Intervention de Christophe Castaner

Réunion du mardi 22 janvier 2019 à 15h05
Commission des lois constitutionnelles, de la législation et de l'administration générale de la république

Christophe Castaner, ministre de l'Intérieur :

Dans la série précédente de questions, un orateur m'avait demandé quelle était la sanction prévue pour le non-respect de l'interdiction administrative. La peine, qui serait de six mois de prison et de 7 500 euros d'amende, peut avoir des vertus dissuasives. Par ailleurs, le fait de dissimuler son visage « afin de ne pas être identifié dans les circonstances faisant craindre des atteintes à l'ordre public » est d'ores et déjà une infraction, de nature contraventionnelle. Cette proposition de loi vise à en faire un délit, dans un objectif de prévention : en gros, il s'agit de renforcer la pression pour éviter que de tels faits se reproduisent.

Je partage évidemment les propos d'Élise Flajgeles sur la nécessité de défendre l'honneur de nos forces. Ce qui suppose de veiller à ce qu'elles soient exemplaires : nous ne devons pas leur donner un blanc-seing ni leur faire de procès d'intention, mais leur faire confiance a priori. Il nous faut être exigeants et constants sur cette question.

Thomas Rudigoz, le périmètre dont il est question à l'article 1er ne s'apparente pas précisément à une fan zone, mais force est de constater que, le 31 décembre, 300 000 personnes ont trouvé que venir sur les Champs-Élysées en bénéficiant d'un haut niveau de sécurité, alors que le risque terroriste est toujours présent, était une bonne nouvelle. Il ne faut pas penser qu'il est attentatoire à la liberté que de prendre le soin de protéger les personnes.
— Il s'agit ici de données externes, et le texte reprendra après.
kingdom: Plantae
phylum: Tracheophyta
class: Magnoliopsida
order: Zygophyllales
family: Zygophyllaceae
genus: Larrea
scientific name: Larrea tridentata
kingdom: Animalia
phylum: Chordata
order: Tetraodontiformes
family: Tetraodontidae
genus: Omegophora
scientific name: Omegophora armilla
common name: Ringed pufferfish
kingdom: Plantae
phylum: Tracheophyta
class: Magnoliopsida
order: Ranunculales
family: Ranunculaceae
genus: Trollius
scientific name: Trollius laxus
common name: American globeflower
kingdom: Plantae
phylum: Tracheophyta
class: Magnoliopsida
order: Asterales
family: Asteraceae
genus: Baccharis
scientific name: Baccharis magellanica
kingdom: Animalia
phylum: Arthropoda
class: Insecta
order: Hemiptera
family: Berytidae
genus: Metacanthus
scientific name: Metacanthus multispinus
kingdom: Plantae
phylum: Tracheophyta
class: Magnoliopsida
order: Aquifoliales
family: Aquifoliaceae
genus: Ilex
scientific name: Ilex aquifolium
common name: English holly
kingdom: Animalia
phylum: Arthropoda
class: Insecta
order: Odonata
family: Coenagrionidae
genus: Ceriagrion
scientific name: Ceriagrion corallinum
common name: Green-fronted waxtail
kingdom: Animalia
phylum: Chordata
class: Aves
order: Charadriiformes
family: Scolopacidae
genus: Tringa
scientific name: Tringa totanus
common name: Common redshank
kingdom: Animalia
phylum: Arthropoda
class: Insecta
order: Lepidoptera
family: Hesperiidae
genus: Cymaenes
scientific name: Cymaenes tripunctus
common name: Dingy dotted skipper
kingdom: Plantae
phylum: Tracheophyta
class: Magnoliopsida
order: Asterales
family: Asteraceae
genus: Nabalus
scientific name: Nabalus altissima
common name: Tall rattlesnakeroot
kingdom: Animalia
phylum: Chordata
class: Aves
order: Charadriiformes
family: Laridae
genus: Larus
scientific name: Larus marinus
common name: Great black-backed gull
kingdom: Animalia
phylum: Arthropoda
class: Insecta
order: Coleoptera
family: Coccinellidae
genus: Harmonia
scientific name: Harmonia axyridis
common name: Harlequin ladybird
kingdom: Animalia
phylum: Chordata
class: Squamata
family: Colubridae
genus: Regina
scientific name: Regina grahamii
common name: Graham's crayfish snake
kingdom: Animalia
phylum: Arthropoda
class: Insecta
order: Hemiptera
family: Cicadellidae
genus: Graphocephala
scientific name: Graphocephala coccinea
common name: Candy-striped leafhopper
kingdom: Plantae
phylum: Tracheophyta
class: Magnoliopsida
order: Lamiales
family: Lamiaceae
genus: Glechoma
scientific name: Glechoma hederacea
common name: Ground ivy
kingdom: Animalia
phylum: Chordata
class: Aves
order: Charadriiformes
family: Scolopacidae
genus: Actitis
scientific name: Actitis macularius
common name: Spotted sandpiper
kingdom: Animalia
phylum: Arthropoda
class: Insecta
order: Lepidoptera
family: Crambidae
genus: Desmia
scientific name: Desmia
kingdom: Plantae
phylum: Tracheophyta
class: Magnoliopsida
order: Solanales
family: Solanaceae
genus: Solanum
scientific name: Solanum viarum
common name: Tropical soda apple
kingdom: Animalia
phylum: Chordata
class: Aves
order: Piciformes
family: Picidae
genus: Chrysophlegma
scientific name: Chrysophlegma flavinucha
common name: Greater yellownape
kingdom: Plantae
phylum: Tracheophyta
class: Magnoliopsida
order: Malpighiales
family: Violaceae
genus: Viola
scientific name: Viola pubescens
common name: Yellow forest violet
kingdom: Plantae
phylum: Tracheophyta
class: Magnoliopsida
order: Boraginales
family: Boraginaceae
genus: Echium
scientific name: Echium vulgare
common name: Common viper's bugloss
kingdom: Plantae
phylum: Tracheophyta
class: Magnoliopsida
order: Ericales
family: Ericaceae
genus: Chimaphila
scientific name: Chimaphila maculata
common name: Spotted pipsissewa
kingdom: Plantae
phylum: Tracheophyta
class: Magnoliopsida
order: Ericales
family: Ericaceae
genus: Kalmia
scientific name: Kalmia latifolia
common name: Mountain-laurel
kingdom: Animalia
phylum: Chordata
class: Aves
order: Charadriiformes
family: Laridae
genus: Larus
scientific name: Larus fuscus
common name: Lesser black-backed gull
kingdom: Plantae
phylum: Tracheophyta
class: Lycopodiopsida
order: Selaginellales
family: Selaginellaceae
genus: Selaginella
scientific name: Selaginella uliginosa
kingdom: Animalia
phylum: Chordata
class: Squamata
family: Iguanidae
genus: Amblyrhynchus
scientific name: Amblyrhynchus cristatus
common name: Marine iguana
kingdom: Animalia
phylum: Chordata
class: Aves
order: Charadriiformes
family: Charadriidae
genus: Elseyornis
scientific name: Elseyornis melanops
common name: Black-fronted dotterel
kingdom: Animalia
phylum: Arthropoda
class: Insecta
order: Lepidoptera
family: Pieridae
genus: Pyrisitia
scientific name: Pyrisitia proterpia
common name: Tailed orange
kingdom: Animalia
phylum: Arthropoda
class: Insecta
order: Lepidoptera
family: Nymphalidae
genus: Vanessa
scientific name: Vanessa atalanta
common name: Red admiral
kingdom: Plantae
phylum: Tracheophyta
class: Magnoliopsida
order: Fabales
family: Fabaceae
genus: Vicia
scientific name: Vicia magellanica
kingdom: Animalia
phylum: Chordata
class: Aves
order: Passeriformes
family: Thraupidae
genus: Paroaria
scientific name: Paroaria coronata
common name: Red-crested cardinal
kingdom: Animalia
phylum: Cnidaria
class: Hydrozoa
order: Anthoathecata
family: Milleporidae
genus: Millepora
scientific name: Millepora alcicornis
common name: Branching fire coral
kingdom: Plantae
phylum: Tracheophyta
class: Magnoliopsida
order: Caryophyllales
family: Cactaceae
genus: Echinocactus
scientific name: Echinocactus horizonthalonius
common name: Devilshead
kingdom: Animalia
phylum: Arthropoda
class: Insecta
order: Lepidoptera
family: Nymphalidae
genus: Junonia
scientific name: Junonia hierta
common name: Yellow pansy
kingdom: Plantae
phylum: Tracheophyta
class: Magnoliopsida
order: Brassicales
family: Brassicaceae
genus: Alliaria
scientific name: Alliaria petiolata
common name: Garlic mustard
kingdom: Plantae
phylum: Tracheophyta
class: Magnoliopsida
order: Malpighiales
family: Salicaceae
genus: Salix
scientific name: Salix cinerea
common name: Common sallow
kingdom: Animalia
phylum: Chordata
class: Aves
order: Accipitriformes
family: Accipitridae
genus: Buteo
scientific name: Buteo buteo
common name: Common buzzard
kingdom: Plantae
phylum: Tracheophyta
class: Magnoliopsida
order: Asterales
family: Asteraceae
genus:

Nous devons mettre en oeuvre des moyens de sécurité supplémentaires.

Ce périmètre ne doit pas être davantage assimilé au schéma fermé qui avait été mis en place le 1er décembre. Il peut s'agir d'un territoire, comme un arrondissement par exemple, ou, si l'on prend le cas de Bourges, d'une partie du centre ancien. Dans ce genre de périmètres, l'autorité administrative doit pouvoir disposer d'outils supplémentaires, ainsi que l'a expliqué Laurent Nunez, et, plutôt que d'user de l'arme consistant à interdire la manifestation, en contrôler le bon déroulement.

M. Florent Boudié nous a également questionnés sur les périmètres de sécurité que nous avons déjà mis en place. Je ne suis pas certain que la loi renforçant la sécurité intérieure et la lutte contre le terrorisme soit la meilleure référence en la matière. Nous devons, au contraire, demeurer dans une logique de droit commun, et éviter d'évoquer le risque terroriste, s'agissant des pouvoirs de police générale des préfets, lorsque cela n'est pas nécessaire. La proposition de loi apporte au dispositif une sécurité juridique accrue. Ce n'est pas un outil parmi d'autres, il doit être régulé et des amendements devront être adoptés en ce sens, ainsi que nous l'avons évoqué avec la rapporteure Alice Thourot ; il vous appartiendra d'en décider.

Comme Xavier Breton, il m'est arrivé de me demander ce qu'il adviendrait si un autre gouvernement, non républicain, venait à détourner l'application d'un dispositif. J'ai souvent établi une différence entre les partis républicains, bien qu'adverses, et un parti dont je considère qu'il ne se situe pas dans la sphère républicaine, ce qui m'a d'ailleurs amené à retirer une liste et à faire élire, sans état d'âme ni la moindre hésitation, un adversaire politique – dont je connaissais par ailleurs les qualités intrinsèques.